Produce a verbatim transcription of the entries, with all pictures omitted.
::::
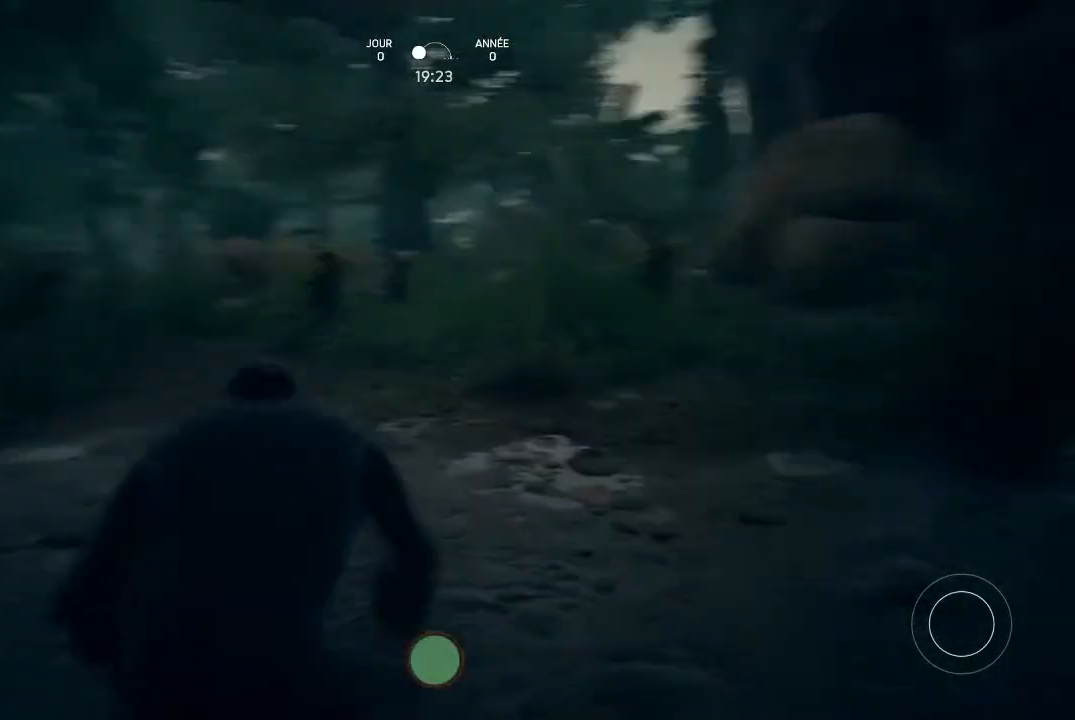
{"buttons": [], "left_stick": "center", "right_stick": "left", "events": []}
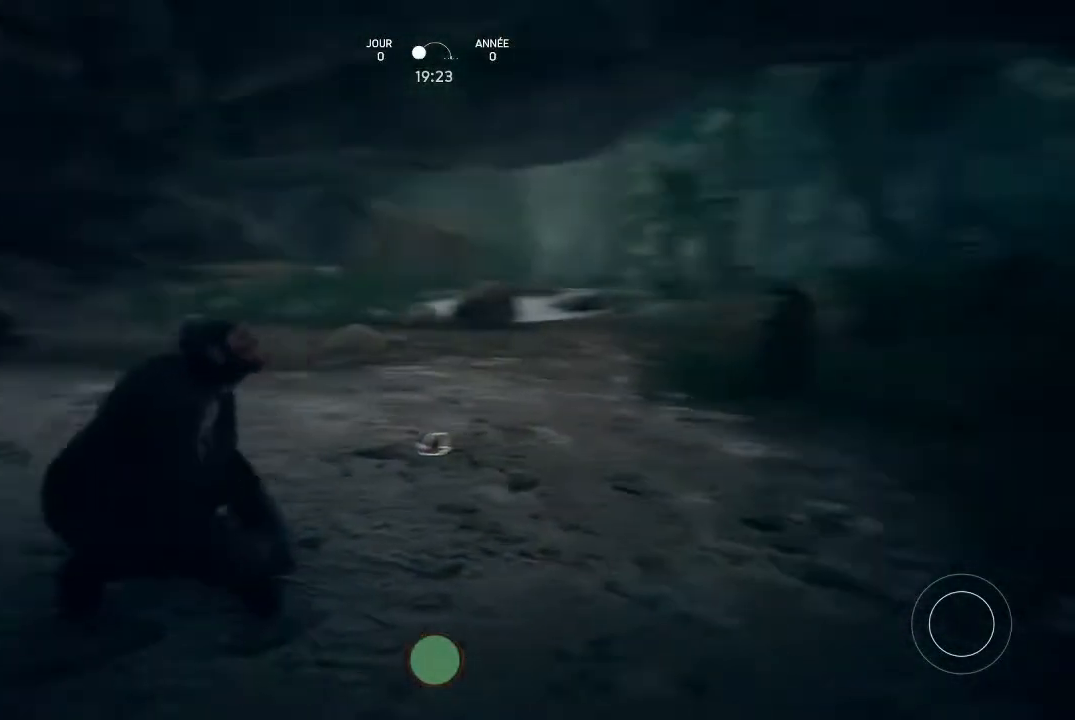
{"buttons": [], "left_stick": "up-right", "right_stick": "center", "events": [[267, "right_stick", "center"], [367, "left_stick", "up-right"]]}
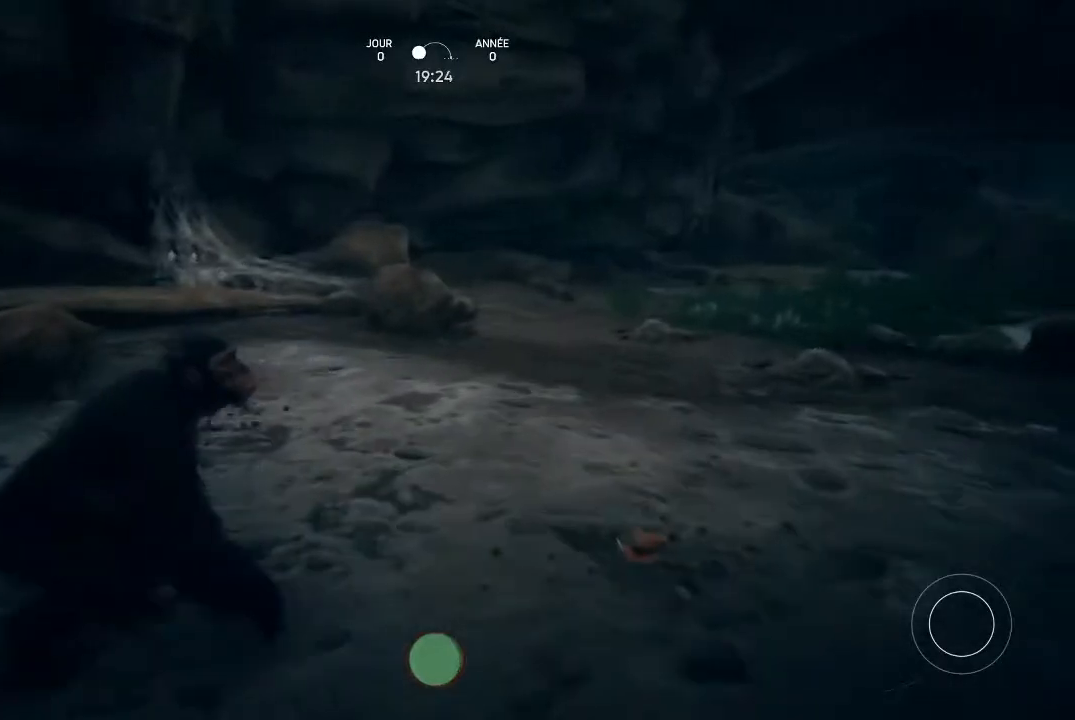
{"buttons": [], "left_stick": "center", "right_stick": "center", "events": [[167, "left_stick", "up"], [400, "left_stick", "center"]]}
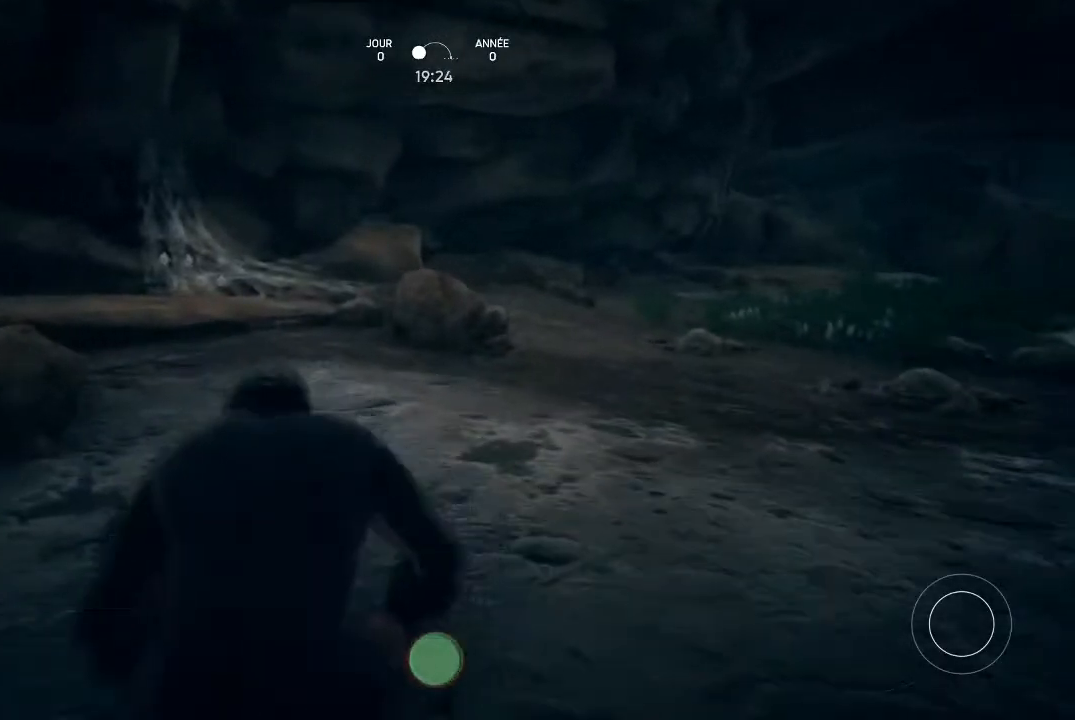
{"buttons": [], "left_stick": "center", "right_stick": "right", "events": [[67, "right_stick", "left"], [400, "right_stick", "center"], [467, "right_stick", "right"]]}
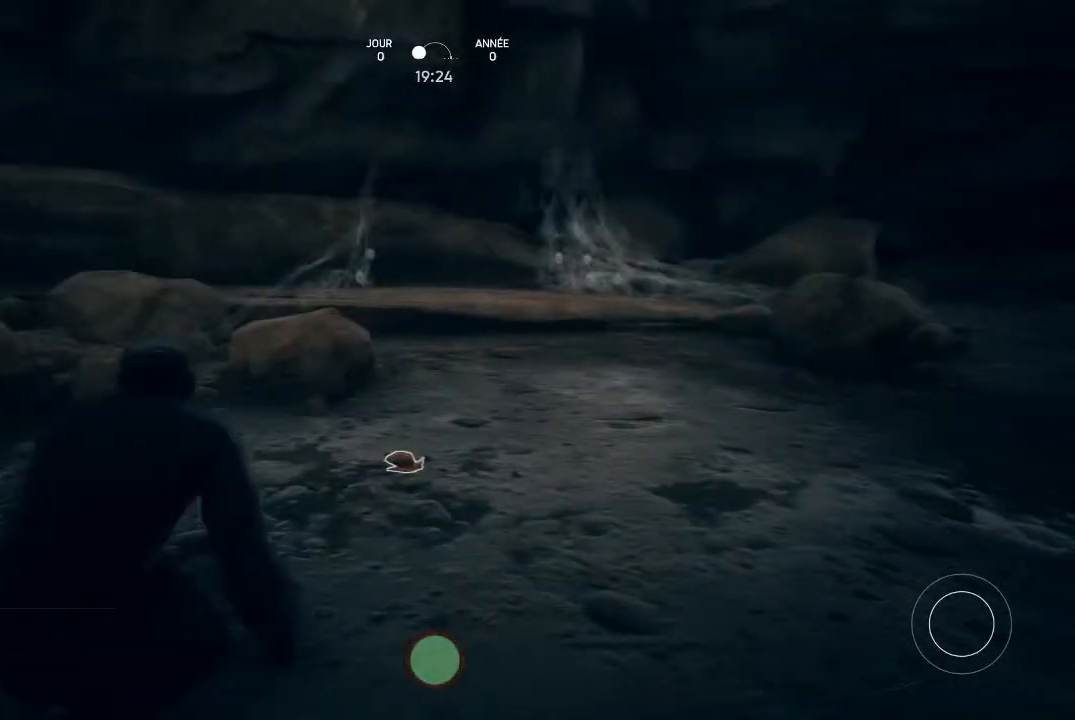
{"buttons": [], "left_stick": "center", "right_stick": "center", "events": [[500, "right_stick", "center"]]}
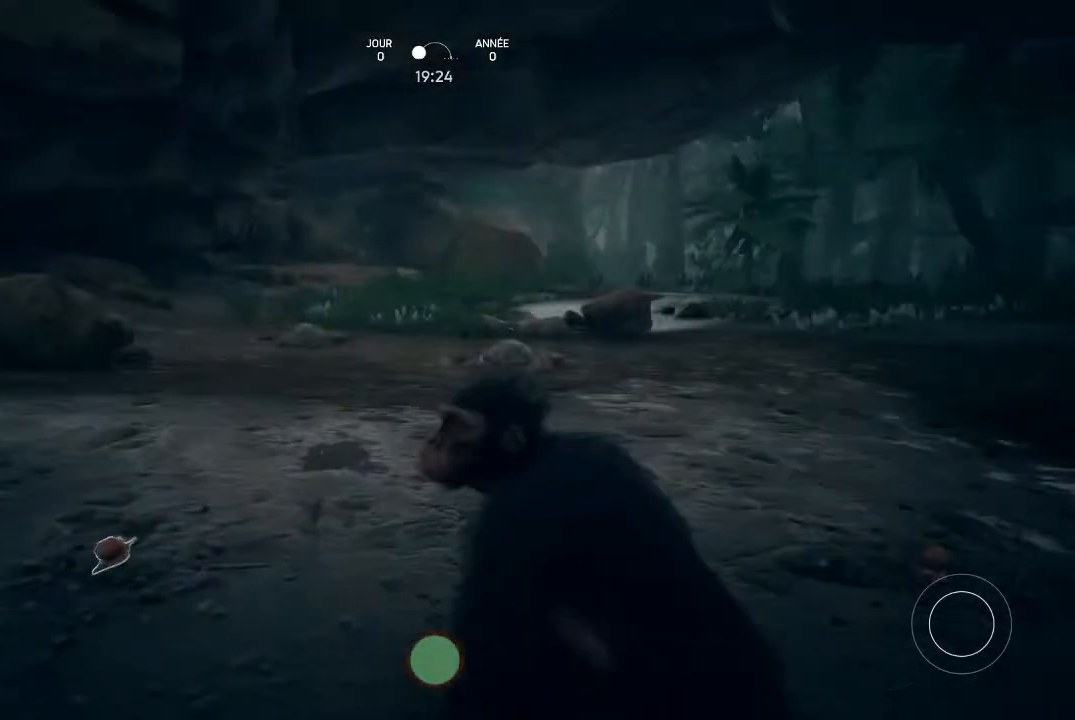
{"buttons": [], "left_stick": "center", "right_stick": "center", "events": [[167, "right_stick", "left"], [433, "right_stick", "center"]]}
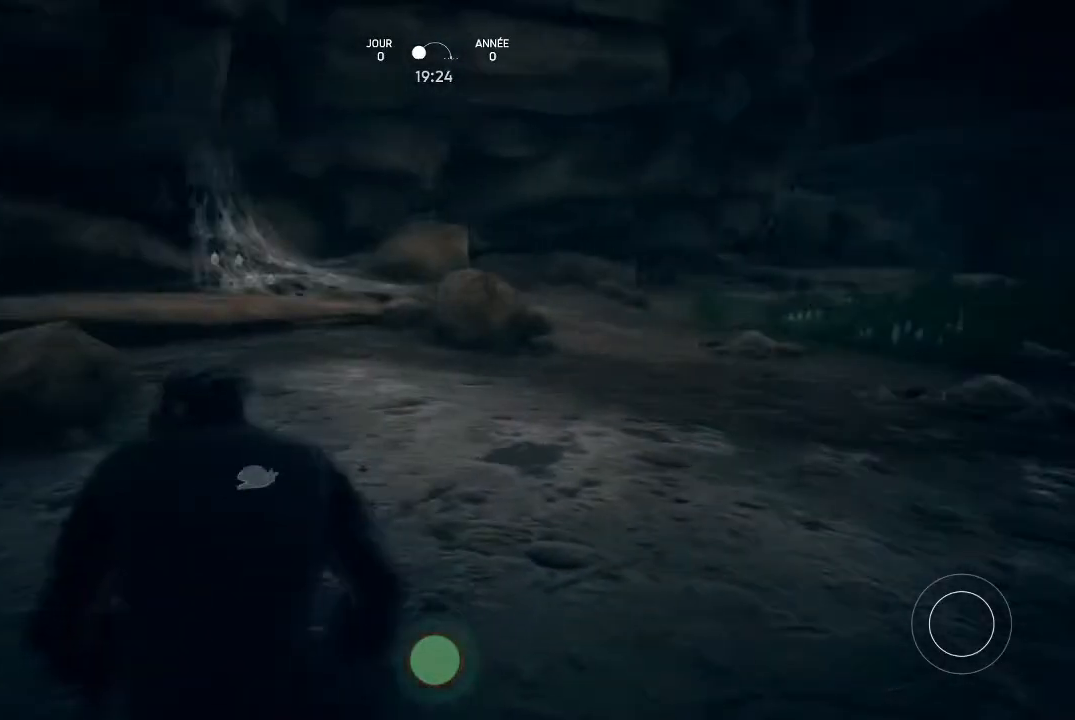
{"buttons": [], "left_stick": "center", "right_stick": "center", "events": []}
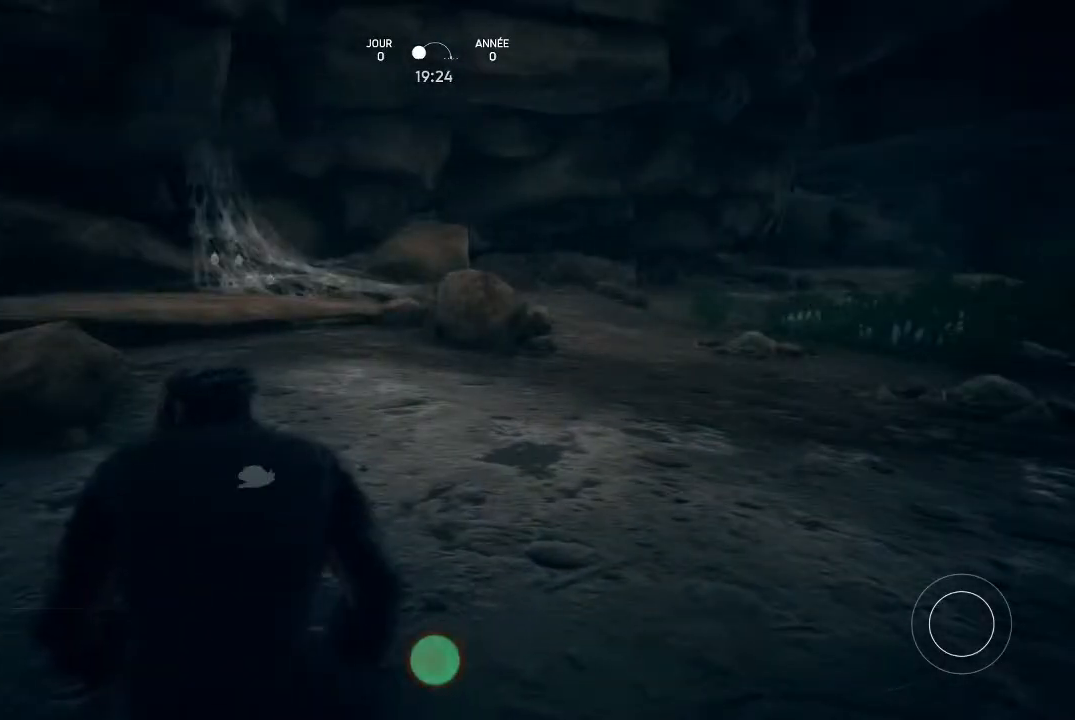
{"buttons": [], "left_stick": "center", "right_stick": "center", "events": [[233, "A", "down"], [333, "A", "up"]]}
::::
**OUTPUT:**
{"buttons": [], "left_stick": "center", "right_stick": "left", "events": []}
{"buttons": [], "left_stick": "up-right", "right_stick": "center", "events": [[267, "right_stick", "center"], [367, "left_stick", "up-right"]]}
{"buttons": [], "left_stick": "center", "right_stick": "center", "events": [[167, "left_stick", "up"], [400, "left_stick", "center"]]}
{"buttons": [], "left_stick": "center", "right_stick": "right", "events": [[67, "right_stick", "left"], [400, "right_stick", "center"], [467, "right_stick", "right"]]}
{"buttons": [], "left_stick": "center", "right_stick": "center", "events": [[500, "right_stick", "center"]]}
{"buttons": [], "left_stick": "center", "right_stick": "center", "events": [[167, "right_stick", "left"], [433, "right_stick", "center"]]}
{"buttons": [], "left_stick": "center", "right_stick": "center", "events": []}
{"buttons": [], "left_stick": "center", "right_stick": "center", "events": [[233, "A", "down"], [333, "A", "up"]]}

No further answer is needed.